Tout est lui, tout comme la connaissance, l’état mental d’un individu est aménagé tel une toile d’araignée ; connectiques, réseaux nerveux, fluides, synergie, de l’état de ses articulations, du fonctionnement de son estomac (les fameux neurones dans le ventre dictant l’humeur au cerveau), une agrégation d’éléments agissant sur le moi et la perception du monde. C’est en cela que nous pouvons voir l’importance du tout dans la vie. La vitalité d’une personne peut dépendre d’une seule pilule, du climat, d’un aménagement de chambre. Cela ne peine par l’Homme ayant le sentiment d’être sur la Voie. La seule, l’unique, car il ne peut en être autrement.
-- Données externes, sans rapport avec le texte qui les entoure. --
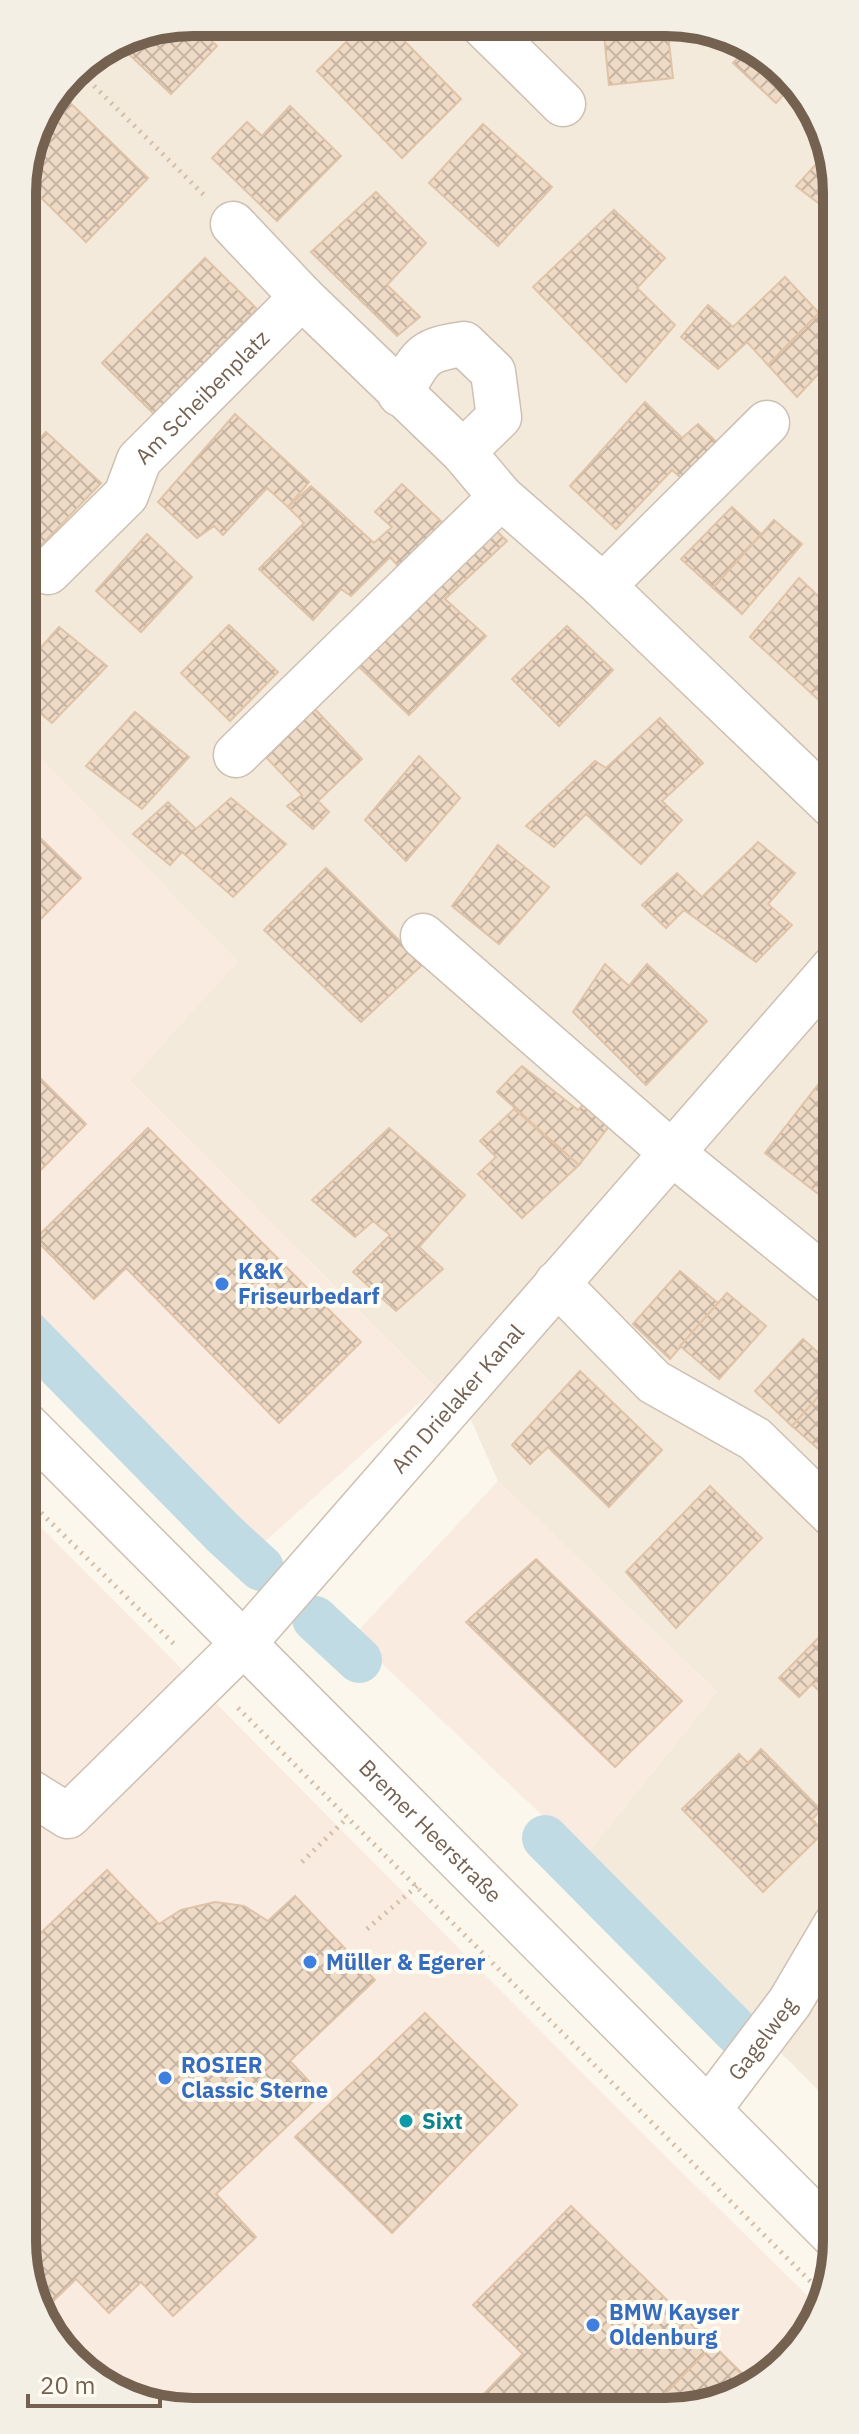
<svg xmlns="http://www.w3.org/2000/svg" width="859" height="2434" font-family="'IBM Plex Sans',sans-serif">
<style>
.residential{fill:#f3eadb}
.commercial{fill:#faebe1}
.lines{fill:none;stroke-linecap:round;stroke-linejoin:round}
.canal{stroke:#c1dbe4;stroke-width:46}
.building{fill:url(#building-cross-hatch);stroke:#e0c3a7;stroke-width:2}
.minor-casing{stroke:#cdc0b2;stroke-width:47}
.path{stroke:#d4bea8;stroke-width:5;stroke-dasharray:2 6;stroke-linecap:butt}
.minor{stroke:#fff;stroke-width:44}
.shop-dot{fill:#3f7fe0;stroke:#fefbf2;stroke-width:3}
.culture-dot{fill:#0f9aa8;stroke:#fefbf2;stroke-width:3}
.labels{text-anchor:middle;stroke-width:8;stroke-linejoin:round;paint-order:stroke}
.street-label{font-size:22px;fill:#756150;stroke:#fefbf2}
.shop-label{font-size:22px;font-weight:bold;fill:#366cbe;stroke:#fefbf2;text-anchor:start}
.culture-label{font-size:22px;font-weight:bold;fill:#0d838f;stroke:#fefbf2;text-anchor:start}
.rim{fill:none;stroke:#756150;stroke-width:10}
</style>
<defs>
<pattern id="building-cross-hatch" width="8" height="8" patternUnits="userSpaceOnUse" patternTransform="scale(2)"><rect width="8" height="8" fill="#efdac6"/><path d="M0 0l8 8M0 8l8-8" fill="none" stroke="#c6b4a3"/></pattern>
</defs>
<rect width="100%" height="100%" fill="#fbf7ec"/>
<!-- residential -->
<path class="residential" d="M 193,22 L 699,25 L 787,73 L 834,160 L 836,2108 L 585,1856 L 717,1692 L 498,1481 L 471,1420 L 436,1388 L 129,1080 L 237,961 L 23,740 L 22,182 L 39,118 L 80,65 L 128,35 Z"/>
<!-- commercial -->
<g class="commercial">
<path d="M 23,740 L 238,961 L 130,1081 L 436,1388 L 261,1545 L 24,1313 Z"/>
<path d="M 498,1481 L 717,1692 L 585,1856 L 353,1636 Z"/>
<path d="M 24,1510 L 645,2136 L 815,2303 L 795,2353 L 699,2409 L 160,2409 L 72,2361 L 25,2274 Z"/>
</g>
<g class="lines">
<!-- canal -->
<g class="canal">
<path d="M 24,1330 L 223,1533 L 261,1568"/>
<path d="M 315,1619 L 359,1660"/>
<path d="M 545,1838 L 743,2038"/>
</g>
</g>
<!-- building -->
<g class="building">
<path d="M 192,22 L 217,46 L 171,94 L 116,42 L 128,35 Z"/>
<path d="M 365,23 L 387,23 L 461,99 L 402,158 L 317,71 Z"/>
<path d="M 603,25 L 667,25 L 673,78 L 609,85 Z"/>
<path d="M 745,50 L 787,73 L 806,109 L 787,91 L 776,103 L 733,63 Z"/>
<path d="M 59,92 L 148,178 L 86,242 L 23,180 L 39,118 Z"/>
<path d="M 290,106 L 341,156 L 277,221 L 212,158 L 247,122 L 262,136 Z"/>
<path d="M 483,124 L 552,187 L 498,246 L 429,183 Z"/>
<path d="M 829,150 L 834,160 L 834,215 L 796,186 Z"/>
<path d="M 376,192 L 426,243 L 387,285 L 420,317 L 397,336 L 311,252 Z"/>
<path d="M 614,210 L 665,258 L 637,288 L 675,325 L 626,382 L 533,287 Z"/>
<path d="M 205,258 L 257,309 L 154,414 L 102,363 Z"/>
<path d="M 785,277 L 819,313 L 768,365 L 747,342 L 718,369 L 681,337 L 708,305 L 733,327 Z"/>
<path d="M 819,313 L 834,328 L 834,384 L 820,372 L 797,397 L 768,365 Z"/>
<path d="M 645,402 L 682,438 L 698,424 L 724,449 L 689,485 L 672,470 L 616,529 L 570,486 Z"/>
<path d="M 235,414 L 309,482 L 288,507 L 267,488 L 223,535 L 214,526 L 197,538 L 158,502 Z"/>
<path d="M 46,432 L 101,483 L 27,560 L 23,556 L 23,456 Z"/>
<path d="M 402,484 L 445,525 L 400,568 L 390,557 L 351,596 L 341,589 L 313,620 L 259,569 L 304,523 L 288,507 L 311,486 L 374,543 L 392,527 L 375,512 Z"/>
<path d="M 732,507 L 761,534 L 713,588 L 681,559 Z"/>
<path d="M 485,520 L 507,541 L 445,599 L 486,636 L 409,715 L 355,663 Z"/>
<path d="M 774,520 L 802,544 L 742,614 L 713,588 Z"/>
<path d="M 147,534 L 192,577 L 141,632 L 96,591 Z"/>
<path d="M 799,578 L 834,611 L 834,714 L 750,637 Z"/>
<path d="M 229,625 L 278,672 L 230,721 L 181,673 Z"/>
<path d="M 567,626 L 613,670 L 559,726 L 512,679 Z"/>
<path d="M 59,627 L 107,666 L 52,723 L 23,699 L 23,668 Z"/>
<path d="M 314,708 L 362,759 L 318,801 L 329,812 L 313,829 L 287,806 L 302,795 L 264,755 Z"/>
<path d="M 135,712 L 189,757 L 142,809 L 86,766 Z"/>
<path d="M 660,718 L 703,763 L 662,801 L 682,820 L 641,864 L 586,814 L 554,847 L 526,826 L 595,761 L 606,768 Z"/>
<path d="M 419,756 L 460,798 L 406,861 L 365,820 Z"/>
<path d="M 231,798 L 286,844 L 233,897 L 182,852 L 170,865 L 133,834 L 168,802 L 196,829 Z"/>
<path d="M 23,821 L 81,878 L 23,937 Z"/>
<path d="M 758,842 L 795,873 L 768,904 L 792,925 L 756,962 L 684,910 L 666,928 L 642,905 L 677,873 L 702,897 Z"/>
<path d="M 498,845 L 549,887 L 499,944 L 452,906 Z"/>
<path d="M 326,868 L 423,964 L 361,1022 L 264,930 Z"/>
<path d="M 605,964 L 629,986 L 647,964 L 707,1021 L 646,1085 L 573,1012 Z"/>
<path d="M 24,1062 L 86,1124 L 24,1187 Z"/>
<path d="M 522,1066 L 578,1110 L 589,1099 L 613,1121 L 579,1165 L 497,1092 Z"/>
<path d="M 821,1081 L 835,1092 L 834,1206 L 765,1153 Z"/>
<path d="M 514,1109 L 579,1165 L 522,1218 L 478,1174 L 496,1157 L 480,1141 Z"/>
<path d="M 148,1128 L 361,1342 L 279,1423 L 126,1268 L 94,1299 L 35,1239 Z"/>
<path d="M 389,1128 L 465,1195 L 419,1247 L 443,1269 L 396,1311 L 353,1272 L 390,1235 L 373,1221 L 355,1237 L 312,1200 Z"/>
<path d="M 680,1271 L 718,1303 L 670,1359 L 633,1324 Z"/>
<path d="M 727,1293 L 766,1326 L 719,1379 L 680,1346 Z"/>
<path d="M 803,1339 L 835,1368 L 835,1378 L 792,1426 L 755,1391 Z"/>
<path d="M 580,1371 L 662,1450 L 609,1507 L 548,1447 L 530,1464 L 512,1445 Z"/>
<path d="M 835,1378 L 835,1440 L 823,1453 L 792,1426 Z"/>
<path d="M 710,1486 L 762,1538 L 676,1628 L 626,1572 Z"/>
<path d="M 536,1559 L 682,1701 L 615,1767 L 466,1622 Z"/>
<path d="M 836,1620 L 836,1707 L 812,1684 L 799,1697 L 779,1678 Z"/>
<path d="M 761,1749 L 821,1810 L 812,1819 L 824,1832 L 763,1892 L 682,1809 L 739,1754 L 748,1763 Z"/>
<path d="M 107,1870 L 159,1924 L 181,1910 L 215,1902 L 244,1906 L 268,1921 L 295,1896 L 375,1980 L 290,2061 L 321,2094 L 216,2194 L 256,2237 L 173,2316 L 141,2282 L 109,2313 L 76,2279 L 44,2310 L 25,2274 L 25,2028 L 29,2024 L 25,2020 L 25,1948 Z"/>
<path d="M 425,2013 L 517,2105 L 392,2233 L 295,2137 Z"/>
<path d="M 571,2206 L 713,2345 L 650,2409 L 469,2409 L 523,2354 L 473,2305 Z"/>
<path d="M 713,2345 L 749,2380 L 699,2409 L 650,2409 Z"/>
</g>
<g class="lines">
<defs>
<g id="minor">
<path d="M 482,24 L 563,104"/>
<path d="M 233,224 L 302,297 L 463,452 L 501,497 L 603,586 L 835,808"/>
<path d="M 400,394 C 421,357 421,350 464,344 L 493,372 L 499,417 L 463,452"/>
<path id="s1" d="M 48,572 L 126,495 L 139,460 L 302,297"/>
<path d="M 603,586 L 767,423"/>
<path d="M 236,755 L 501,497"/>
<path d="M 423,936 L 672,1153 L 835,1285"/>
<path d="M 557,1283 L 654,1382 L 755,1439 L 836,1518"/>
<path id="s2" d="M 24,1423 L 837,2239"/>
<path id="s3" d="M 25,1789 L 68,1816 L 244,1643 L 835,966"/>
<path id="s4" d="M 709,2109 L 790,2002 L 836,1924"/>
</g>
</defs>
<!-- minor casing -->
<use href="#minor" class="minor-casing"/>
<!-- path -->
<g class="path">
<path d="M 77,69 L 204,195"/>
<path d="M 24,1367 L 37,1380"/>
<path d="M 24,1496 L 177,1647"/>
<path d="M 238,1708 L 820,2291"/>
<path d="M 302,1862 L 348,1817"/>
<path d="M 367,1929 L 417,1886"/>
</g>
<!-- minor -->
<use href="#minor" class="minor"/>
</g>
<!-- markers -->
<g class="shop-dot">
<circle cx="222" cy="1284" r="8"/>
<circle cx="310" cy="1962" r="8"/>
<circle cx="165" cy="2078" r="8"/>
<circle cx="593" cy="2325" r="8"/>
</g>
<circle class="culture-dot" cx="406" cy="2121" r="8"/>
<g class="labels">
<!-- street labels -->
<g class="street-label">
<text dy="8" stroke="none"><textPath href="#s1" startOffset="236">Am Scheibenplatz</textPath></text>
<text dy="8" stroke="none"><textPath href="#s3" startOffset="622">Am Drielaker Kanal</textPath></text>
<text dy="8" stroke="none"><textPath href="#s2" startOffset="576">Bremer Heerstraße</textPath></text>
<text dy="8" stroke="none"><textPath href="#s4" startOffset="88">Gagelweg</textPath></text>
</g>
<!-- shop labels -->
<g class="shop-label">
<text x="238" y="1279">K&amp;K<tspan x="238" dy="25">Friseurbedarf</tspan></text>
<text x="326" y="1970">Müller &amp; Egerer</text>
<text x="181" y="2073">ROSIER<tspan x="181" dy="25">Classic Sterne</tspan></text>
<text x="609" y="2320">BMW Kayser<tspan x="609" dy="25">Oldenburg</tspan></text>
</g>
<!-- culture labels -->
<g class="culture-label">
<text x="422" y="2129">Sixt</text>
</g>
</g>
<!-- crop -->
<path d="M0 0H859V2434H0ZM193 36H666A157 157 0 0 1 823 193V2241A157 157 0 0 1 666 2398H193A157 157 0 0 1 36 2241V193A157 157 0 0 1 193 36Z" fill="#f3efe5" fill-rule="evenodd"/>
<path class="rim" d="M193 36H666A157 157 0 0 1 823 193V2241A157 157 0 0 1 666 2398H193A157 157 0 0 1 36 2241V193A157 157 0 0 1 193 36Z"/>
<!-- scale -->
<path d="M28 2394v12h132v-12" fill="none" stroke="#756150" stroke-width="4"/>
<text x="40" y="2394" font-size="24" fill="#756150" stroke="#fefbf2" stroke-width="6" paint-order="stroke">20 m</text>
</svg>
La joie surgit d’un balayement d’une nostalgie d’un passé conceptualisé, et d’une acception du monde et du soi tels qu’ils sont. L’éviction des prétentions. L’Ataraxie se mérite. Être loin du consommateur-consommant à un prix ; celui du dépouillement de toutes ces chimères. L’Homme qui n’est plus seulement guidé par ses envies, envies qui sont parfois affirmés comme besoins. L’Homme qui n’est plus le pantin du système, d’un bonheur promis par le Marketing, par les choses hors de lui.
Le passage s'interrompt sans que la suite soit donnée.